§ TEKS YANG DIBERIKAN
Kolam tempat peringatan Graaf Vidua jatuh. |
Graaf Carlo Vidua de Conzano atau Charles
Vidua Comte de Conzano, adalah naturalis besar dunia. Ada penulis terkenal menyamakannya
sebagai Alexander von Humboldt yang kedua. Lelaki yang selalu haus akan pengetahuan
yang tak terungkapkan, dan untuk memenuhi hasratnya itu telah berkelana di
empat benua. Hasratnya itu juga telah membawanya ke tempat yang ketika itu masih
dianggap sebagai pelosok terpencil, Lahendong, di Kota Tomohon sekarang.
Di Lahendong ini, hampir seratus delapan puluh
sembilan tahun silam, ia celaka. Jatuh masuk kolam mendidih yang mengantarnya
ke akhir hidupnya.
Kolam tempat kejadian terletak di tepi sungai
Lahendong (Zanorangdang) yang ada di pinggir Danau Linow, hanya berdiameter sekitar
30 kaki (1 kaki=30 sentimeter).
Namun, itu adalah kolam belerang menggelegak. Sumber mata air mendidih, dengan
asap panas membubung naik. Segala sesuatu di sekitarnya, digambarkan para saksi
mata, seakan tampak seperti sedang memasak.
Derajat panas kolamnya, 140 derajat
Fahrenheit.
Biografi sarjana yang sangat ingin tahu,
berbakat dan memiliki semangat menggelora akan sains ini ditulis oleh penulis
terkenal di atas, Ds.Leonard Johannes van Rhijn, Inspektur dari NZG tahun 1847.

§ INSTRUKSI TUGAS A
Periksa apakah tiap pernyataan berikut sesuai dengan teks tentang Graaf Vidua. Jawab ya atau tidak, lalu kutip kata-kata teks yang menentukan jawaban itu.
(i) Vidua jatuh ke dalam kolam mendidih di Lahendong.
(ii) Kolam tempat kejadian berdiameter sekitar 50 kaki.
(iii) Biografi Vidua ditulis oleh Alexander von Humboldt.
§ INSTRUKSI TUGAS B
Jawab pertanyaan berikut berdasarkan teks tentang Graaf Vidua.
(i) Di berapa benua Vidua berkelana?
(ii) Di tepi sungai apa kolam tempat kejadian terletak?
(iii) Berapa derajat panas kolam itu?
§ INSTRUKSI TUGAS C
Lanjutkan teks tentang Graaf Vidua mulai dari kalimat terakhirnya.

[Entri dataset]
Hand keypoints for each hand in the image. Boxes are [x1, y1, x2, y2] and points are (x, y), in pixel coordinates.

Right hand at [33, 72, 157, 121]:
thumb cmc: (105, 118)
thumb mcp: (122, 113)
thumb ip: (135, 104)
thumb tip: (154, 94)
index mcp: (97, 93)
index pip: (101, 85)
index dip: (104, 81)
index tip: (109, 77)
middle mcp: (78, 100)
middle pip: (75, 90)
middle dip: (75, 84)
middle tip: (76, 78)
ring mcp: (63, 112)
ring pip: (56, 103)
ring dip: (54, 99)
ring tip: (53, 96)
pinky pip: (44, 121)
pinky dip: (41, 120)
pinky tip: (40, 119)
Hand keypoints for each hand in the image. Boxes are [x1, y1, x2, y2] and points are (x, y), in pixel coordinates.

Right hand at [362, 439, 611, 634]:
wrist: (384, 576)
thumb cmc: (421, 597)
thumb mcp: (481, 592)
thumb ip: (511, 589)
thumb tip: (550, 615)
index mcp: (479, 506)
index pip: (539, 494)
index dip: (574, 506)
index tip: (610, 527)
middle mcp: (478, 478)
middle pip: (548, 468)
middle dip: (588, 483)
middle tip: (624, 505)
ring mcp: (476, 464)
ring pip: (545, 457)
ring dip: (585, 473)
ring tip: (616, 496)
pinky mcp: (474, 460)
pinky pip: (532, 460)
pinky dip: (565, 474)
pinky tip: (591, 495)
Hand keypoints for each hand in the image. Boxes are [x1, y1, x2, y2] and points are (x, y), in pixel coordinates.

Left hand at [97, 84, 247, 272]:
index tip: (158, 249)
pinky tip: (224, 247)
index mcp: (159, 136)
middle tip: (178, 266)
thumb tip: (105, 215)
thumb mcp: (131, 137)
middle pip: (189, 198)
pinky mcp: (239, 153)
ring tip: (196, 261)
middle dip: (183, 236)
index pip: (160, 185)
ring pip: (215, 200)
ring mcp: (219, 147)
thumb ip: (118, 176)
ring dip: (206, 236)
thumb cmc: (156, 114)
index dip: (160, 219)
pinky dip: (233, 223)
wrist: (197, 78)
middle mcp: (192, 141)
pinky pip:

§ RUANG JAWABAN A
(i) Ya: "Jatuh masuk kolam mendidih yang mengantarnya ke akhir hidupnya."
(ii) Tidak: "hanya berdiameter sekitar 30 kaki"
(iii) Tidak: "ditulis oleh penulis terkenal di atas, Ds.Leonard Johannes van Rhijn"

§ RUANG JAWABAN B
(i) Empat benua.
(ii) Sungai Lahendong (Zanorangdang).
(iii) 140 derajat Fahrenheit.

§ RUANG JAWABAN C
Juga Cesare Balbo, sahabat Graaf Vidua tahun 1843.
Graaf Carlo Vidua de (atau di) Conzano (banyak
penulis Belanda menulis Consana) adalah bangsawan keturunan keluarga tertua dan
terkuat di Piedmont Sardinia. Lahir di Casale de Monstseerat tanggal 28
Februari 1785.
Graaf Vidua memulai petualangan keliling dunia
tahun 1818. Ia melakukan perjalanan dari Italia, Perancis, dan Inggris. Lalu
berbelok ke utara. Ke tempat paling ekstrim Lapland di Finlandia. Dari sana dia pergi ke Rusia. Dari ibukotanya, masih di St.Petersburg, menuju Moskow,
ke stepa dari Kalmuk. Kemudian, ke semenanjung Krimea, dan menuju
Konstantinopel (sekarang Istanbul di Turki), Asia Kecil serta Mesir.
Di Mesir, ia meneliti dan mengumpulkan banyak
koleksi. Museum Mesir yang kaya di kota Turin Italia adalah ciptaannya.
Dari Mesir ia mengunjungi Jerusalem, Palmira
dan semua tempat menakjubkan di Tanah Suci. Kemudian pergi ke Junani.
Tahun 1821 ia kembali melintasi Perancis
selatan ke tanah kelahirannya.
Namun, apa yang telah dihasilkannya tidak
cukup baginya. Ia ingin melihat dan menjelajahi Amerika, sebelum mengikat diri
di tanah airnya.
Tahun 1825 Graaf Vidua melakukan perjalanan
ke Amerika Serikat. Mengumpulkan banyak buku, dan didorong rasa ingin tahu ia
pergi ke Meksiko, dan bersiap pergi ke Peru di Amerika Selatan serta
merencanakan pelayaran melintasi Samudera Selatan yang besar ke Hindia Timur.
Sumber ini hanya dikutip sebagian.